Storing and exchanging data are playing a huge role in our life nowadays. As volume of information goes up, the need for more effective ways to operate it increases. One of the most effective ways of storing information is known as "Tree structure". Tree structures arrange information in a hierarchical order. This structure easily allows you to create, edit, enumerate, and move data. The most popular way of operating tree-like structured data is Extensible Markup Language (XML). It is now widely used to store and exchange big amounts of information on the Web.
With global increasing of amounts of data the use of XML is undertaking a huge leap. Its low requirements and flexibility determine its prevalence. However, complicated structure of a document and inflating of the information it stores cause the need for refining the ways of retrieving data. Indexing of XML documents can provide significant performance boost for querying information. In this research I briefly describe two approaches of indexing of XML documents and analyze the results of their work.
XML Document consists of hierarchical ordered elements, which can be displayed as a labeled tree. Each element can be reached through a certain path. If we attach to each element its appropriate label we will be able to build label paths through the tree. If the label paths of two elements are the same then we can consider these elements equivalent. Path summary is a tree on which every node represents one label path. Paths summary helps evaluate single path queries, but it does not keep the information about hierarchical relationships of individual elements. This was a reason for proposing an index structure which also provides detailed element-level connections, which is called a Compact Tree Structure (Ctree).

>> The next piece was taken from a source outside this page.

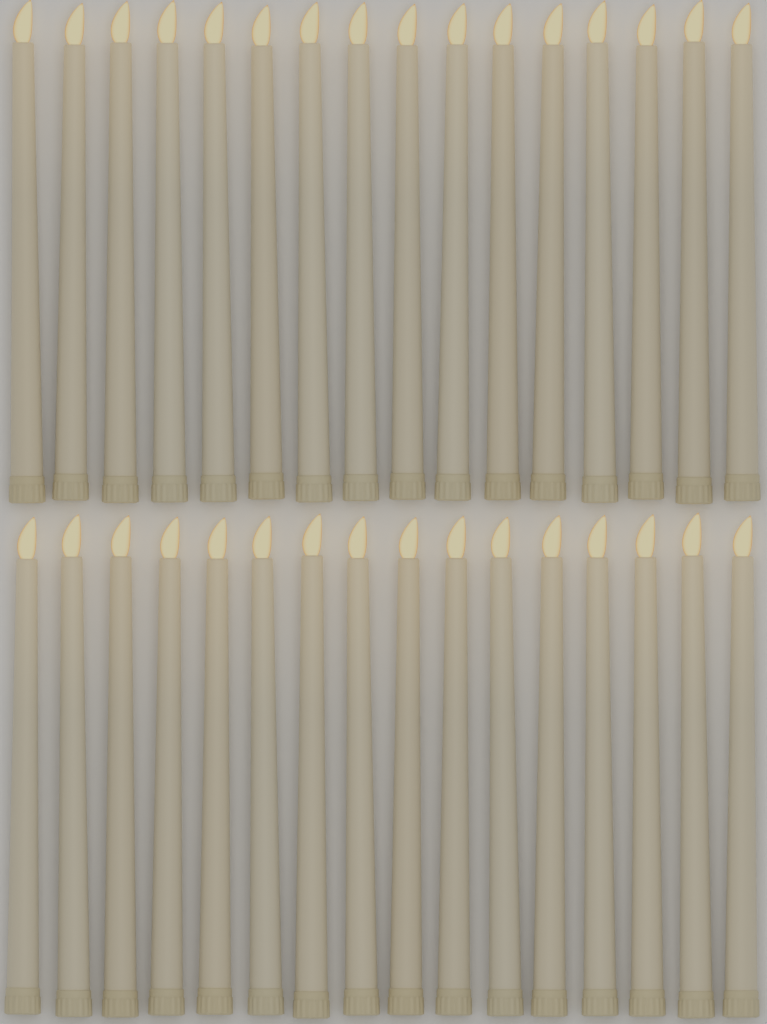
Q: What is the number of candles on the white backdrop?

Ctree is a tree on which every node contains an array of elements describing relationships of the elements. It provides a summarized view of hierarchical structures at the group level and detailed information at the element level.

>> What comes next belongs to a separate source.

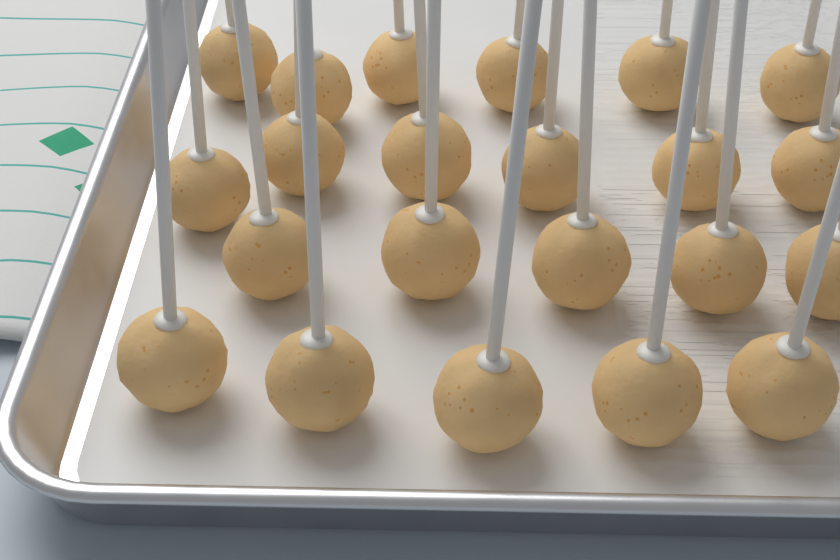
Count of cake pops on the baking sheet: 22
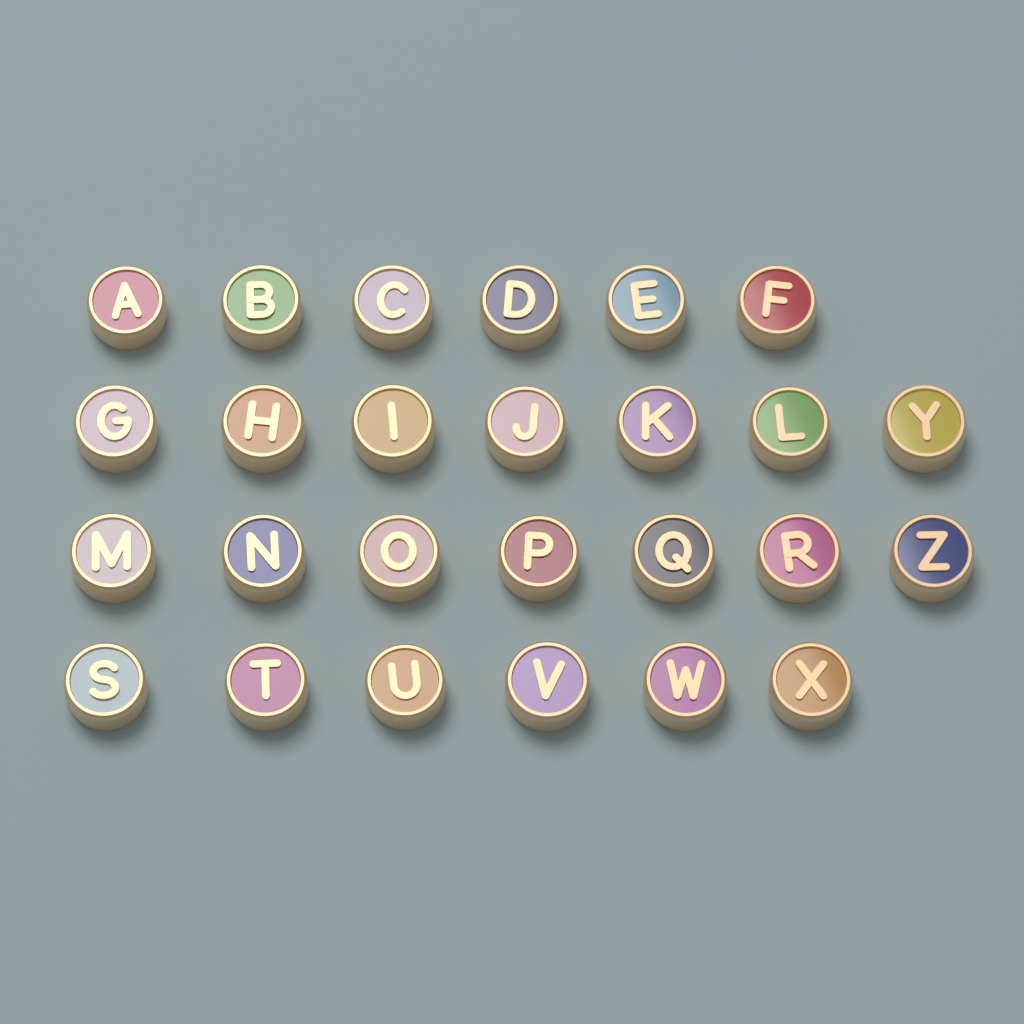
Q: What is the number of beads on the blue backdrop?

Ctree index data can be modeled in relational tables and be implemented in relational database. It is also possible to transform it into XML database or store it in disk files for fast access.
For storing Ctree structure index can be used into four tables: Elements, Groups, CtreeDB, and ElmPosLen.The first table stores the mappings from elements to their parents. The next one stores the group information and the label path. The Ctree table describes the main features of Ctree. As for the ElmPosLen table, it has the information about the position and length of each element.

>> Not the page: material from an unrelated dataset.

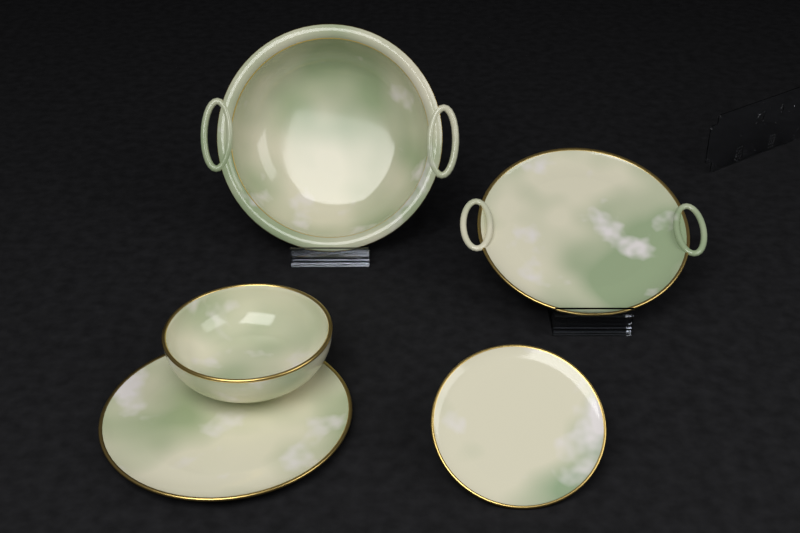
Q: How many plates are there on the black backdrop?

Since XML has different data types, Ctree proposes five types of value indexes. The number of data types can be extended, if required. All five indexes support a search operation search(value, gid?) where value and gid represent spicific value and a certain group. This operator returns a list of absolute elements, if the gid is not specified, or relative elements, if it is. For Ctree-based query processing, in order to eliminate irrelevant groups by group-level structure mapping, gid is determined and then value predicates are evaluated. Therefore, the returned results and the I/O cost are reduced.
These are the advantages of Ctree-based query processing algorithm:
- Locating frames at the group level cuts a big number of irrelevant groups at an early stage;
- Evaluating a value predicate based on a group significantly reduces the possible matches and improves the efficiency of combining the matches for value predicates and structure constraints.
- Using an array for fast mapping elements to their parents helps evaluate constraints of element-level structure. Fast access to elements' parents is extremely important for efficient XML query processing because of the tree nature of XML data and queries are rooted on sharing common parents.
XISS/R system is an implementation of the XML Indexing and Storage System (XISS) on top of a relational database. The system includes a web-based user interface, which enables stored documents to be queried via XPath. The user interface utilizes the Xpath Query Engine, which automatically translates XPath queries into efï¬cient SQL statements.
The XISS/R system consists of three components:
- A mapping of XML data to relational schema;
- An XPath Query Engine;
- A web-based user interface;
The mapping of XML data to relational schema is done by using the extended preorder numbering scheme. During the research, two relational schemas were generated to make best use of this numbering scheme. The XPath Query Engine enables XPath queries to be issued on the relational implementation of the mapping of XML data. Universal access to the system is provided via a web-based interface which allows users to visually interact with the query engine and result set.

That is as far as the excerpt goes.